Sen concludes on a highly critical note: “My primary concern, however, is that the illusions generated by those distorted perceptions of prosperity may prevent India from bringing social deprivations into political focus, which is essential for achieving what needs to be done for Indians at large through its democratic system. A fuller understanding of the real conditions of the mass of neglected Indians and what can be done to improve their lives through public policy should be a central issue in the politics of India.”
6 comments:
Amartya Sen has hit the nail on the head. GDP is not an all-emcompassing number and education at all levels is ignored as much as health care, if not more.
Thank you for a good article.
Always a delight to read Sen (and you too MKB :-). His book Freedom as Development fundamentally changed my thinking on socio/economic issues.
This is an excellent article. Well said. Kudos.
But here is something else to consider:
After Mao's initial policy of maximizing population growth turned into a disaster (check "Ma Yinchu" on wikipedia), the Chinese government moved to limit population growth to try and allow at least some increase in the standard of living. History is clear: without an open frontier, it is impossible to increase living standards when everyone has six kids starting at age 14 (at least, excepting the odd small trading island). Nobody beats supply and demand: 100 starving people competing for every job makes wages go down not up.
But in India we have had the opposite: the elites are pushing to maximize population growth to keep wages low! (Although they have classified their demographic data, I suspect to try and hide this). A billionaire Indian was recently on the Daily Show with Jon Stewart, and he burbled about how they now know that rapid population growth is good because "people are the ultimate resource" - yes, if you consider people as cattle and your fortune depends on an unlimited number of 25-cents-an hour serfs.
China is pushing for massive capital and technological investment to boost per-capita domestic production, India is largely ignoring investment and pushing to keep wages as low as possible to compete for labor contracts in the global economy based on low wage rates alone. In other words, India's only real product is poverty. It's an easy way to make a quick buck, but in the long run it will lead to social upheavals and collapse. It always has in the past, as the Chinese (good students of history that they are) are so well aware.
MKB you write with a certain admirable yet biased insightfulness. I have read your articles since the last few years,and although i am unabashedly more traditionally to the right of the indian political spectrum, however I enjoy your incisive and analytical representation of geopolitical facts from a more left-liberal leaning.
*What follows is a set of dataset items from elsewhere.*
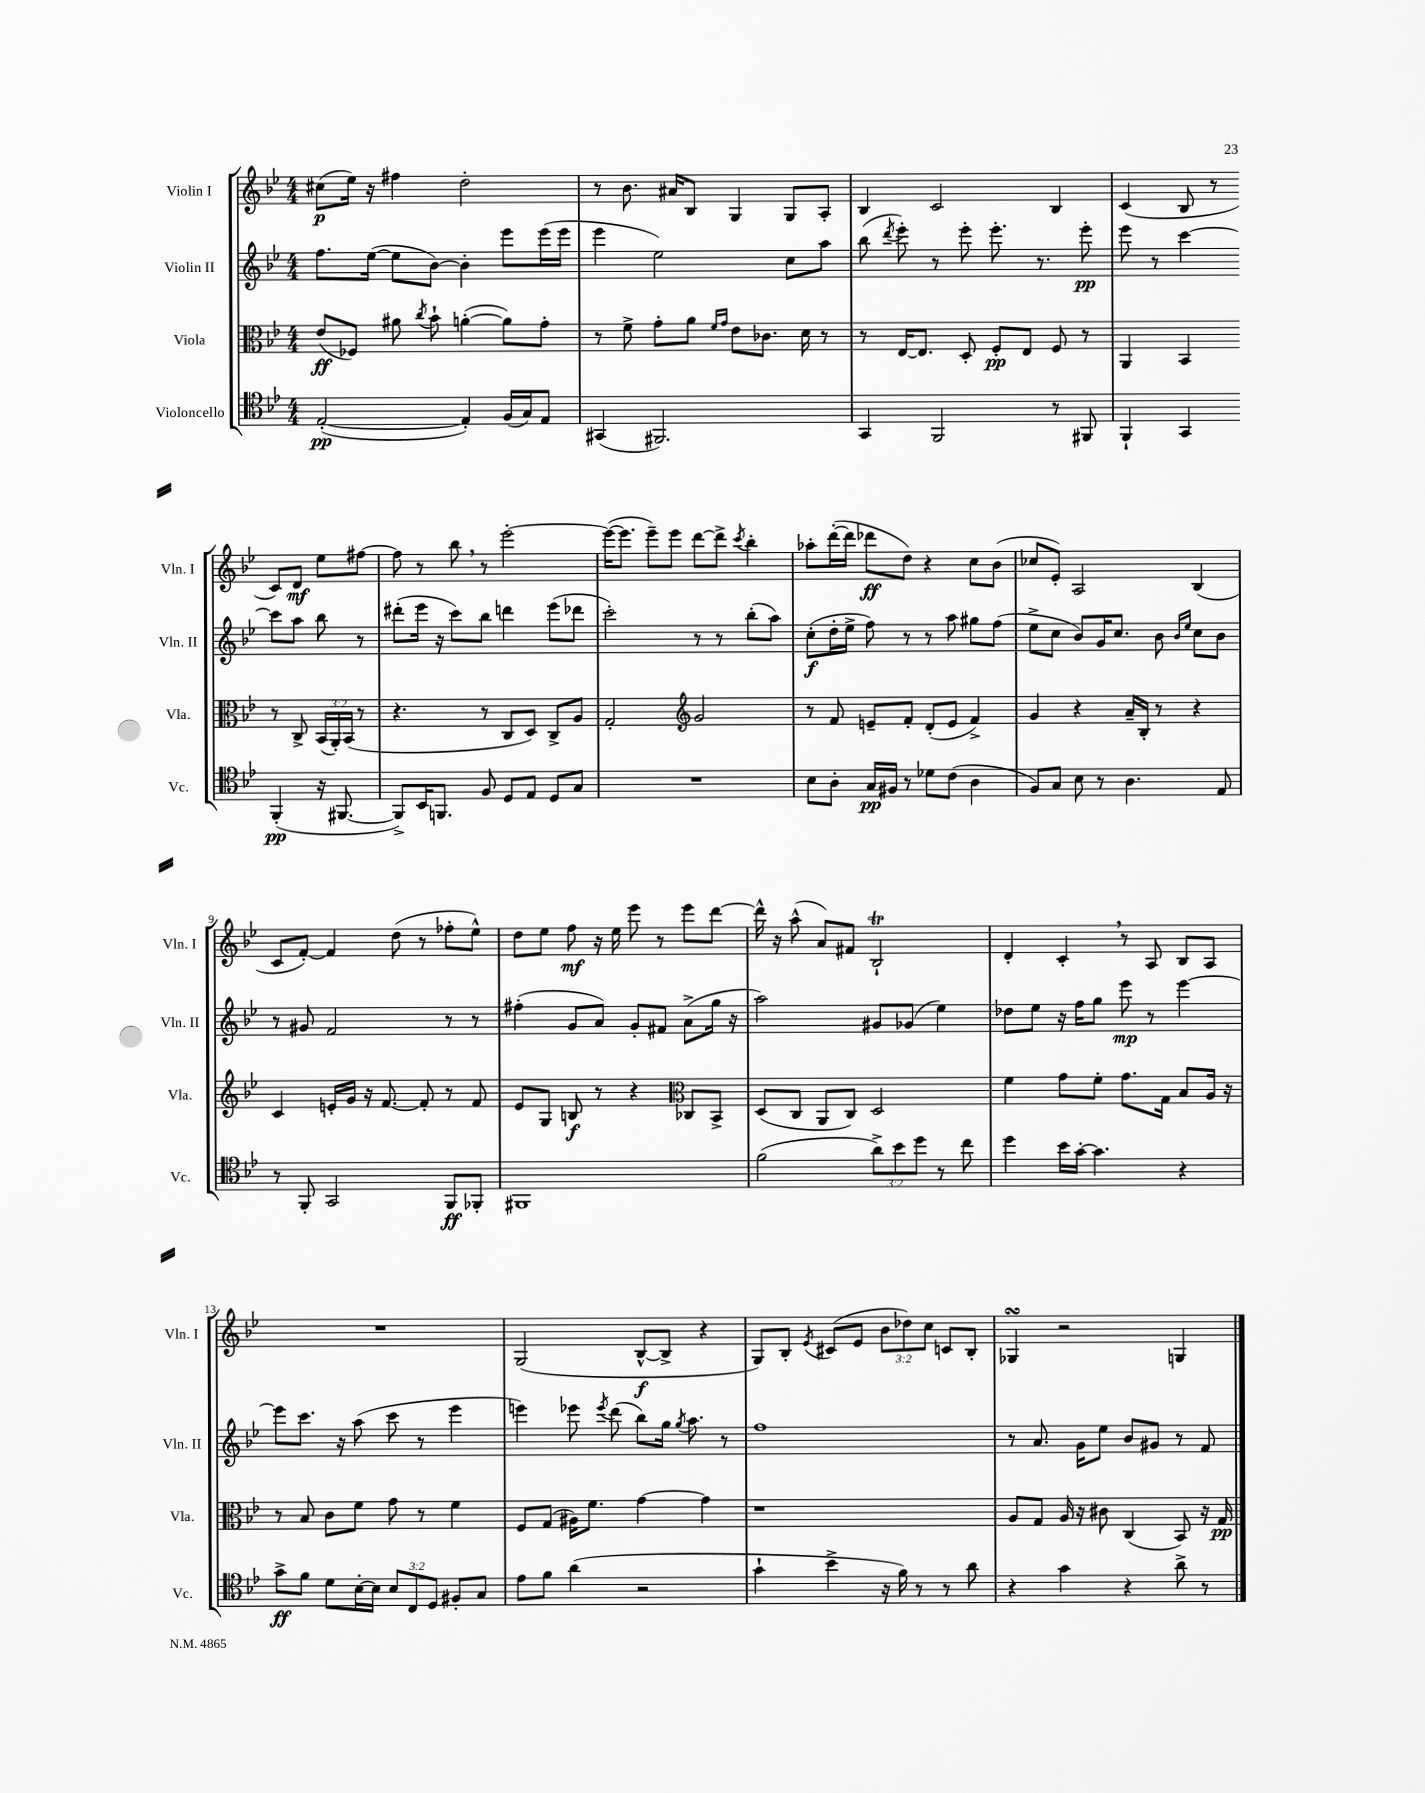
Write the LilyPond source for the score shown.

<<
\new StaffGroup <<
\new Staff = "s0" \with { instrumentName = "Violin I" shortInstrumentName = "Vln. I" } {
    \clef treble \key bes \major \numericTimeSignature \time 4/4 \override Staff.TupletNumber.text = #tuplet-number::calc-fraction-text
    \autoBeamOff cis''8[\p( ees''16]) r16 fis''4 d''2-. |
    r8 bes'8. ais'16[ bes8] g4 g8[ a8]-. |
    bes4 c'2 bes4 |
    c'4( bes8 r8 c'8[) d'8]\mf ees''8[ fis''8]~ |
    fis''8 r8 bes''8 \breathe r8 ees'''2~-. |
    ees'''16[~( ees'''8.] ees'''8[--) ees'''8] d'''8[~ d'''8]-> \acciaccatura { c'''8 } bes''4-. |
    aes''8[-. d'''16~-.( d'''16] des'''8[\ff d''8]) r4 c''8[ bes'8]( |
    ces''8[ ees'8]-.) a2 bes4( |
    c'8[ f'8]~-.) f'4 d''8( r8 fes''8[-. ees''8]-^) |
    d''8[ ees''8] f''8\mf r16 ees''16 ees'''8 r8 ees'''8[ d'''8]~ |
    d'''16-^ r16 a''8-^( a'8[) fis'8] bes2-!\trill |
    d'4-. c'4-. \breathe r8 a8 bes8[ a8] |
    R1 |
    g2( bes8[~-^\f bes8]-> r4 |
    g8[) bes8]-. \acciaccatura { ees'8 } cis'8[( ees'8] \tuplet 3/2 { bes'8[ des''8) c''8] } c'8[ bes8]-. |
    ges4\turn r2 g4 \bar "|." |
}
\new Staff = "s1" \with { instrumentName = "Violin II" shortInstrumentName = "Vln. II" } {
    \clef treble \key bes \major \numericTimeSignature \time 4/4
    \autoBeamOff f''8.[ ees''16]~( ees''8[ bes'8]~) bes'4-. ees'''8[ ees'''16( ees'''16] |
    ees'''4 ees''2) c''8[ a''8] |
    bes''8( \acciaccatura { d'''8 } ees'''8-.) r8 ees'''8-. ees'''8.-. r8. ees'''8-.\pp |
    ees'''8 r8 c'''4~ c'''8[ a''8] bes''8 r8 |
    dis'''8[-.( ees'''16] r16 c'''8[) bes''8] d'''4 ees'''8[( des'''8] |
    c'''2-.) r8 r8 bes''8[-.( a''8]) |
    c''8[-.\f( d''16-. ees''16]-> f''8) r8 r8 a''8 gis''8[ f''8]( |
    ees''8[-> c''8] bes'8[) g'16 c''8.] bes'8 \grace { bes'16[ ees''16] } c''8[ bes'8] |
    r8 gis'8 f'2 r8 r8 |
    fis''4-.( g'8[ a'8]) g'8[-. fis'8] a'8[->( g''16] r16 |
    a''2) gis'8[ ges'8]( ees''4) |
    des''8[ ees''8] r16 f''16[ g''8] ees'''8\mp r8 ees'''4~ |
    ees'''8[ c'''8.] r16 a''8( c'''8 r8 ees'''4 |
    e'''4) ees'''8 \acciaccatura { ees'''8 } d'''8( bes''8[) g''16] \acciaccatura { g''8 } a''8. r8 |
    f''1 |
    r8 a'8. g'16[ ees''8] bes'8[ gis'8] r8 f'8 \bar "|." |
}
\new Staff = "s2" \with { instrumentName = "Viola" shortInstrumentName = "Vla." } {
    \clef alto \key bes \major \numericTimeSignature \time 4/4 \override Staff.TupletNumber.text = #tuplet-number::calc-fraction-text
    \autoBeamOff ees'8[\ff( fes8]) ais'8 \acciaccatura { c''8 } bes'8-! a'4~-.( a'8[) g'8]-. |
    r8 f'8-> g'8[-. a'8] \grace { f'16[ g'16] } ees'8[ ces'8.] d'16 r8 |
    r8 ees16[~ ees8.] d8-. f8[-.\pp ees8] f8 r8 |
    a,4 bes,4 r8 c8-> \tuplet 3/2 { bes,16[( a,16-.) bes,16]( } r8 |
    r4. r8 c8[ d8]) c8[-> a8] |
    g2-. \clef treble g'2 |
    r8 f'8 e'8[-- f'8]-. d'8[-.( e'8] f'4->) |
    g'4 r4 a'16[-- bes16]-. r8 r4 |
    c'4 e'16[-. g'16] r16 f'8.~ f'8-. r8 f'8 |
    ees'8[ g8] b8\f r8 r4 \clef alto ces8[ bes,8]-> |
    d8[( c8] a,8[ c8]) d2 |
    f'4 g'8[ f'8]-. g'8.[ g16] bes8[ a16] r16 |
    r8 bes8 c'8[ f'8] g'8 r8 f'4 |
    f8[ g8]( ais16[) f'8.] g'4~ g'4 |
    r1 |
    a8[ g8] a16 r16 cis'8 c4( bes,8) r16 g16\pp \bar "|." |
}
\new Staff = "s3" \with { instrumentName = "Violoncello" shortInstrumentName = "Vc." } {
    \clef tenor \key bes \major \numericTimeSignature \time 4/4 \override Staff.TupletNumber.text = #tuplet-number::calc-fraction-text
    \autoBeamOff ees2~-.\pp( ees4-.) f16[( g16) ees8] |
    gis,4( fis,2.) |
    g,4 f,2 r8 fis,8 |
    f,4-! g,4 f,4-.\pp( r16 fis,8.~ |
    fis,8[->) bes,16 f,8.] f8 d8[ ees8] d8[ g8] |
    R1 |
    bes8[ a8]-. g16[\pp fis16] r8 des'8[ c'8]( a4 |
    f8[) g8] bes8 r8 a4. ees8 |
    r8 f,8-. g,2 f,8[\ff fes,8]-. |
    fis,1 |
    f'2( \tuplet 3/2 { a'8[->) bes'8 d''8] } r8 c''8 |
    d''4 bes'16[ g'16]~-. g'4. r4 |
    g'8[->\ff f'8] d'8[ bes16~-. bes16] \tuplet 3/2 { bes8[ c8 d8] } fis8[-. g8] |
    ees'8[ f'8] a'4( r2 |
    g'4-! bes'4-> r16 f'16) r8 r8 a'8 |
    r4 g'4 r4 a'8-> r8 \bar "|." |
}
>>
>>
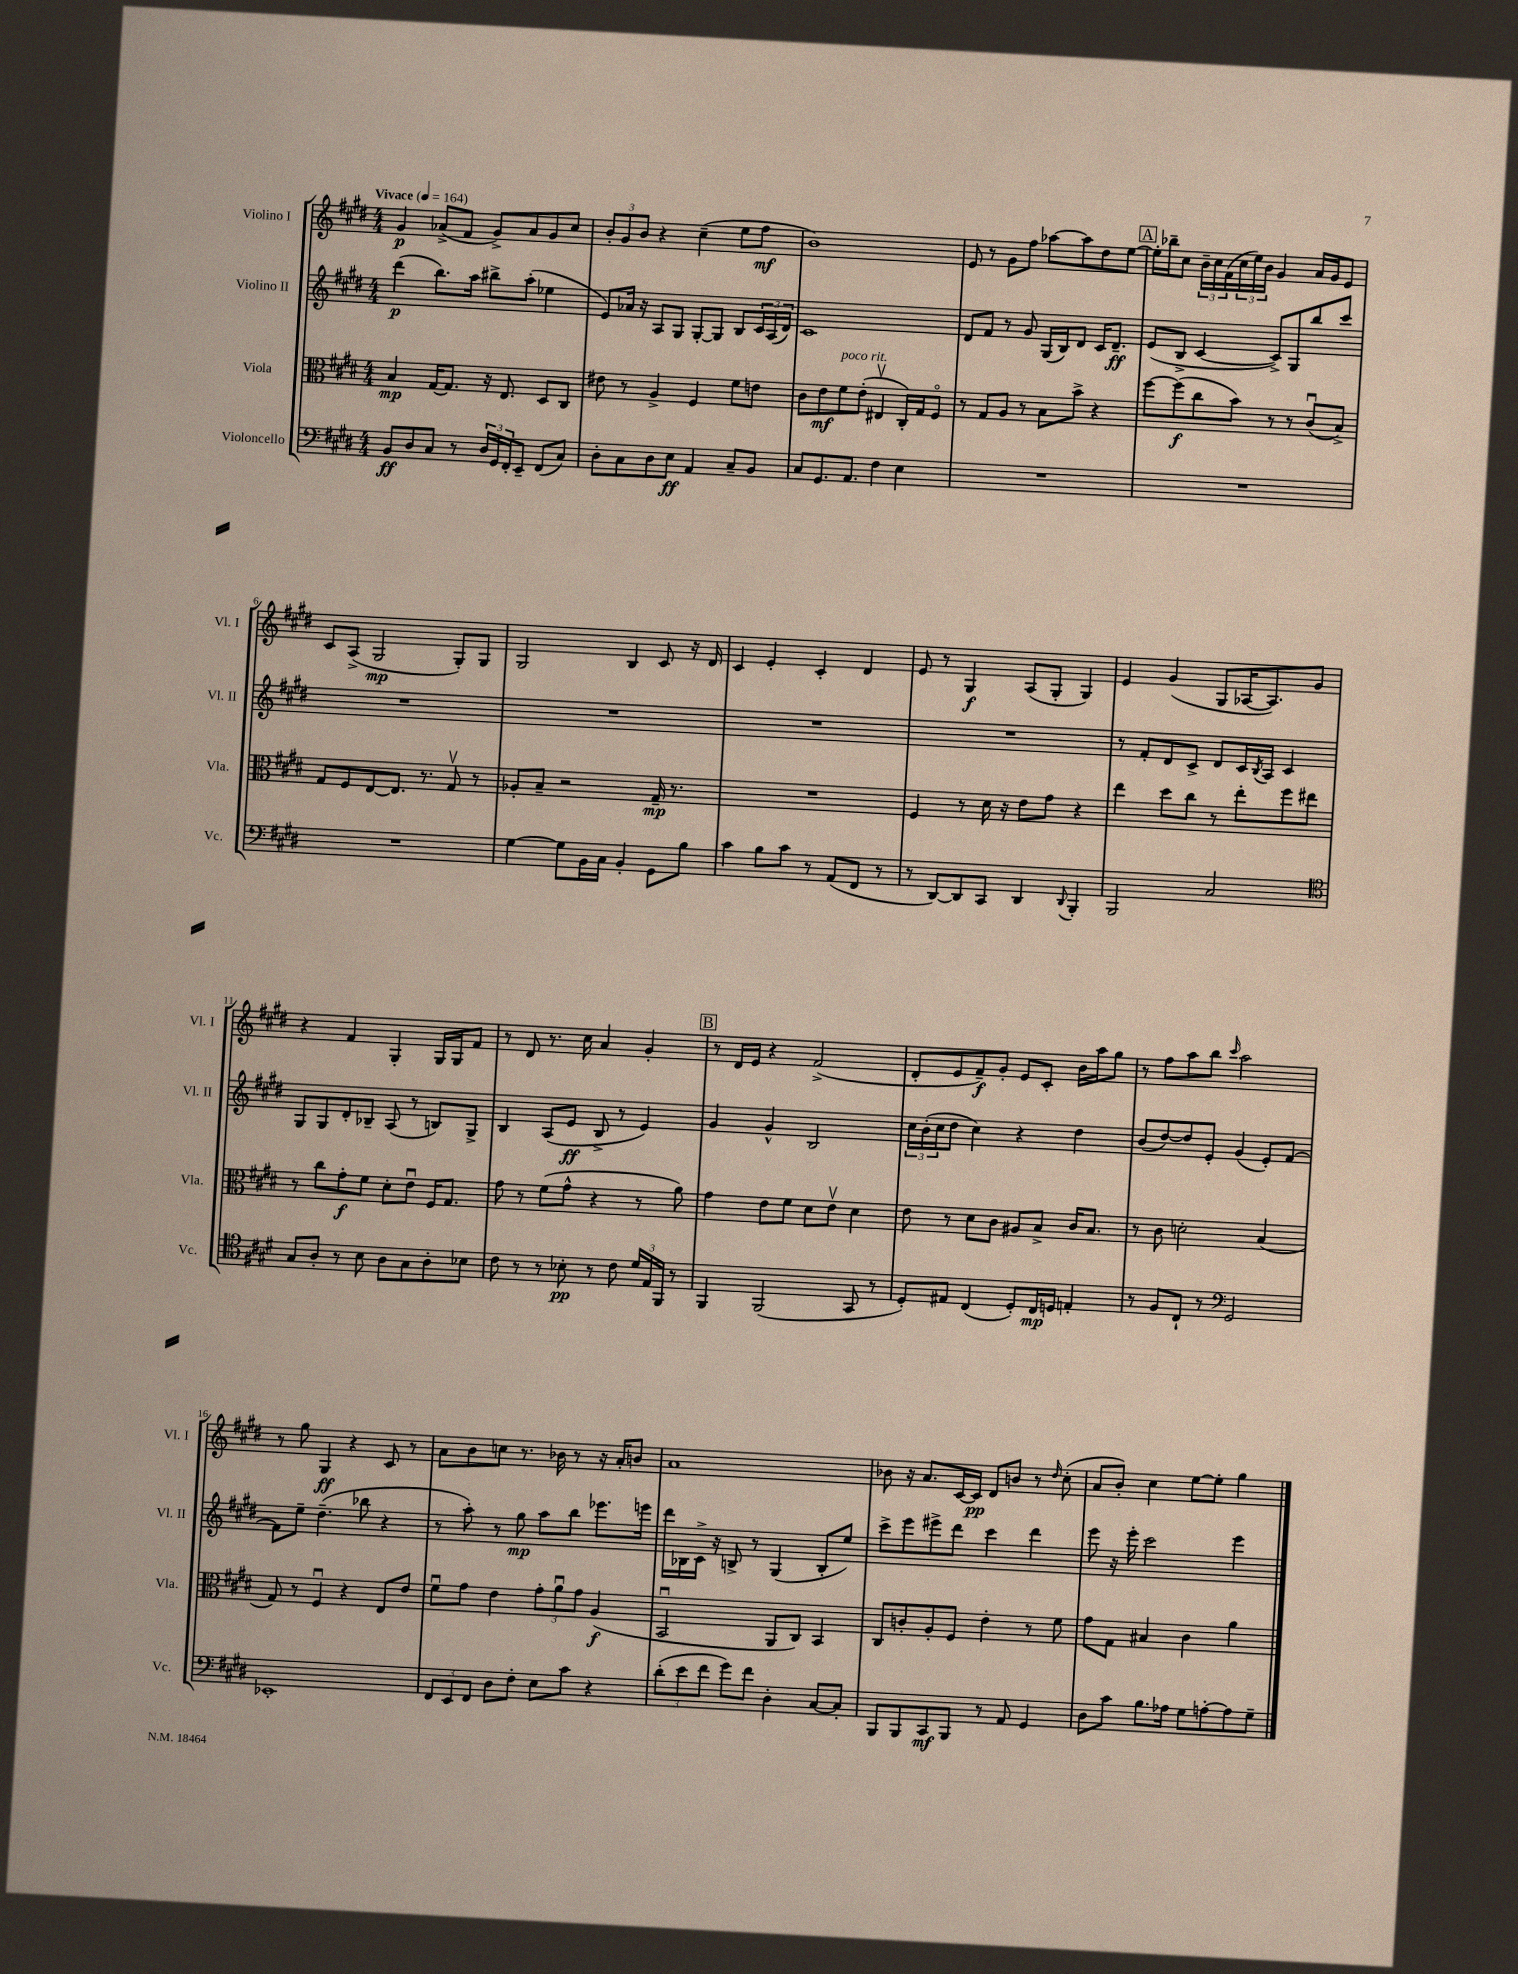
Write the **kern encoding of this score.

**kern	**kern	**kern	**kern
*staff4	*staff3	*staff2	*staff1
*clefF4	*clefC3	*clefG2	*clefG2
*k[f#c#g#d#]	*k[f#c#g#d#]	*k[f#c#g#d#]	*k[f#c#g#d#]
*M4/4	*M4/4	*M4/4	*M4/4
*MM164	*MM164	*MM164	*MM164
8BB	4B	(4ddd#	4g#
8D#	.	.	.
8C#	[16G#	8.bb)	(8a-^
.	8.G#]	.	.
8r	.	.	8f#
.	.	16aa	.
24D#	16r	8bb#^	8g#^)
24GG#	.	.	.
.	8.E	.	.
24FF#'	.	.	.
8EE~	.	(8aa'	8a-
(8FF#	8D#	4ee-	8g#
8C#)	8C#	.	8cc#
=	=	=	=
8D#'	8e#	8e)	12b'
.	.	.	12g#
8C#	8r	16a-	.
.	.	.	12b
.	.	16r	.
8D#	4A^	8A	4r
8E	.	8G#	.
4AA	4F#	[8G#'	(4cc#~
.	.	8G#]	.
8C#~	8f#	8B	8ee
8BB	8e	24c#	8ff#
.	.	(24A	.
.	.	24d#)	.
=	=	=	=
8C#	8c#	1c#	1b)
8.GG#	8e	.	.
.	8f#	.	.
8.AA	.	.	.
.	(8e'	.	.
4F#	4E#v	.	.
4E	16C#')	.	.
.	16G#	.	.
.	8F#o	.	.
=	=	=	=
1r	8r	8d#	8e
.	8G#	8f#	8r
.	8A	8r	8g#
.	8r	8g#	8ff#
.	8B	(16G#	[8aa-
.	.	16B)	.
.	8b^	8d#	8aa-]
.	4r	16c#	8dd#
.	.	8.d#~	.
.	.	.	[8ee
=	=	=	=
1r	[8ff#	(8e	16ee']
.	.	.	16bb-~
.	(8ff#]	8B^	8cc#
.	8cc#	[4c#	24b~
.	.	.	24cc#
.	.	.	(24f#
.	8b)	.	24cc#
.	.	.	24ee)
.	.	.	24b
.	8r	8c#^])	4g#
.	8r	8G#	.
.	(8c#u	8bb	16a
.	.	.	16g#
.	8B^)	8ccc#	8e
=	=	=	=
1r	8G#	1r	8c#
.	8F#	.	(8A^
.	[8E	.	2G#
.	8.E]	.	.
.	8.r	.	.
.	8G#v	.	8G#')
.	8r	.	8G#
=	=	=	=
[4G#	8A-'	1r	2G#
.	8B~	.	.
8G#]	2r	.	.
16BB	.	.	.
16C#	.	.	.
4BB'	.	.	4B
8GG#	16G#~	.	8c#
.	8.r	.	.
8B	.	.	16r
.	.	.	16d#
=	=	=	=
4c#	1r	1r	4c#
8B	.	.	4e'
8c#	.	.	.
8r	.	.	4c#'
(8AA	.	.	.
8FF#	.	.	4d#
8r	.	.	.
=	=	=	=
8r	4F#	1r	8e
[8DD#)	.	.	8r
8DD#]	8r	.	4G#
8CC#	16d#	.	.
.	16r	.	.
4DD#	8e	.	(8A
.	8g#	.	8G#'
8qqDD#	.	.	.
4BBB'	4r	.	4G#)
=	=	=	=
2BBB	4ee	8r	4e
.	.	8f#'	.
.	8dd#	8d#	(4g#
.	8cc#	8c#^	.
2C#	8r	8d#	8G#
.	8ee'	16c#	[16A-
.	.	8qB	.
.	.	16A	8.A-])
.	8ff#	4c#	.
.	8ee#	.	8g#
=	=	=	=
*clefC4	*	*	*
8G#	8r	8G#	4r
8A'	8cc#	8G#	.
8r	8g#'	8d#'	4f#
8B	8f#	8B-~	.
8A	8d#'	(8A	4G#'
8G#	8eu	8r	.
8A'	16F#	8B)	16G#
.	8.G#	.	16G#
8B-	.	8G#^	8f#
=	=	=	=
8c#	8g#	4B	8r
8r	8r	.	8d#
8r	(8f#	(8A	8.r
8B-'	8g#^^	8e	.
.	.	.	16cc#
8r	4r	8B^	4a
8c#	.	8r	.
24d#	8r	4e)	4g#'
24E	.	.	.
24FF#	.	.	.
8r	8a)	.	.
=	=	=	=
4FF#	4g#	4g#	8r
.	.	.	16d#
.	.	.	16e
(2FF#	8e	4g#^^	4r
.	8f#	.	.
.	8d#	2B	(2f#^
.	8ev	.	.
8GG#	4d#	.	.
8r	.	.	.
=	=	=	=
8D#')	8e	24cc#	8d#'
.	.	(24b'	.
.	.	24cc#	.
8E#	8r	8dd#	8e
(4C#	8d#	4cc#)	8f#~)
.	8c#	.	8g#'
8D#')	8A#	4r	8e
16C#	8B^	.	8c#'
16D	.	.	.
4E'	16c#	4dd#	16b
.	8.B	.	16aa
.	.	.	8gg#
=	=	=	=
8r	8r	(8b	8r
8F#	8c#	[8dd#)	8ff#
8C#`	2d'	8dd#]	8aa
8r	.	8e'	8bb
*clefF4	*	*	*
.	.	.	16qqccc#
2GG#	.	(4g#	2aa
.	(4B	8e')	.
.	.	[8f#	.
=	=	=	=
1EE-'	8G#)	8f#]	8r
.	8r	8ee~	8gg#
.	4F#u	(4.dd#~	4G#
.	4r	.	4r
.	.	8bb-	.
.	8E	4r	8c#
.	8e	.	8r
=	=	=	=
12FF#	8f#u	8r	8a
12EE	.	.	.
.	8g#	8aa')	8b
12FF#	.	.	.
8D#	4e	8r	8cc
8F#'	.	8gg#	8.r
8E	12g#'	8aa	.
.	.	.	16b-
.	12au	.	.
8c#	.	8bb	8r
.	12g#	.	.
4r	(4A	8.eee-	16r
.	.	.	16a'
.	.	.	8b
.	.	16eee	.
=	=	=	=
(12d#'	2BBu	16ddd#	1a
.	.	16B-	.
12e	.	.	.
.	.	16c#^	.
12f#	.	.	.
.	.	16r	.
8g#)	.	8B^	.
8f#	.	8r	.
4D#'	8AA	(4G#	.
.	8C#)	.	.
[8C#	4BB	8B'	.
8C#']	.	8ee)	.
=	=	=	=
8BBB	8C#	8ccc#^	8b-
8BBB	8c'	8eee	16r
.	.	.	8.a
8CC#	8A'	8eee#^	.
8BBB	8F#	8ddd#	[16c#
.	.	.	16c#]
8r	4e'	4ccc#	8d#
8AA	.	.	8b
4GG#	8r	4ddd#	8r
.	.	.	16qqdd#
.	8f#	.	(8cc#'
=	=	=	=
8D#	8g#	8eee	8a
8c#	8G#	16r	8b')
.	.	16eee'	.
8.B	4B#	2ccc#	4cc#
16A-	.	.	.
8G#	4c#	.	[8ee
[8A'	.	.	8ee']
8A]	4a	4eee	4gg#
8G#~	.	.	.
==	==	==	==
*-	*-	*-	*-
MKB my advise is , that you ought to see the other more hawkish/nationalist perspective from among the diplomatic corp at South Block with a more sympathatic prism, I find that you are very critical of any notions that potray India's projected rise to Great Power status in the 21st century world. Being a career diplomat and having served as India's representative around the world does it not put our nation in poor light that someone of your stature potrays the motherland in such light.
Rahul Singh Gautam
Perth, Australia
MBK is an exceptional writer analyst.